Stored records

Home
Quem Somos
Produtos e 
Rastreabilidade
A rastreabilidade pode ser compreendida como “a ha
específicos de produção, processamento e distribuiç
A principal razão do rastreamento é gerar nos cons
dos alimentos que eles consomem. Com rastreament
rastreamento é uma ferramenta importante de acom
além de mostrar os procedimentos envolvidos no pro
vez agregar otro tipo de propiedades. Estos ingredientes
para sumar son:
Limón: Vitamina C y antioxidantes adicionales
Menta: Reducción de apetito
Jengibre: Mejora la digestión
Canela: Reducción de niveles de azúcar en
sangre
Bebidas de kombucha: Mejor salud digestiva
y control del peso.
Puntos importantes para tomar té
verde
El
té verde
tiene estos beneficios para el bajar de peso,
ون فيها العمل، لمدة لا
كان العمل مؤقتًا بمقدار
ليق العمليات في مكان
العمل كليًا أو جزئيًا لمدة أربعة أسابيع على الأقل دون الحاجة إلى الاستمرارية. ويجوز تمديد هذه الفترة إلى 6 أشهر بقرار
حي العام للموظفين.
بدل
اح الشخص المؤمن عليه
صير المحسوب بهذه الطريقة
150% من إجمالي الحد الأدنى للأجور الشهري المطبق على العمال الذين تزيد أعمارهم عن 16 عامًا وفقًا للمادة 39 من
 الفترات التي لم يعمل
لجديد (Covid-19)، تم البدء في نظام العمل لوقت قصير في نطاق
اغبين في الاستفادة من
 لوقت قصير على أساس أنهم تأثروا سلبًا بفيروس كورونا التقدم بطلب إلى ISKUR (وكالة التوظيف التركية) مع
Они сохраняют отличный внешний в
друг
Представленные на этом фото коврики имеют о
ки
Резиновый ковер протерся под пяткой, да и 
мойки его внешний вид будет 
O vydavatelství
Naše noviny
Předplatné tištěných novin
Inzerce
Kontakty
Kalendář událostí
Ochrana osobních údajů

• **What this task involves**
Extract the lines above from the one containing "Представленные на этом фото коврики имеют о" to the last line, both included, exactly as written.

• **Output**
Представленные на этом фото коврики имеют о
ки
Резиновый ковер протерся под пяткой, да и 
мойки его внешний вид будет 
O vydavatelství
Naše noviny
Předplatné tištěných novin
Inzerce
Kontakty
Kalendář událostí
Ochrana osobních údajů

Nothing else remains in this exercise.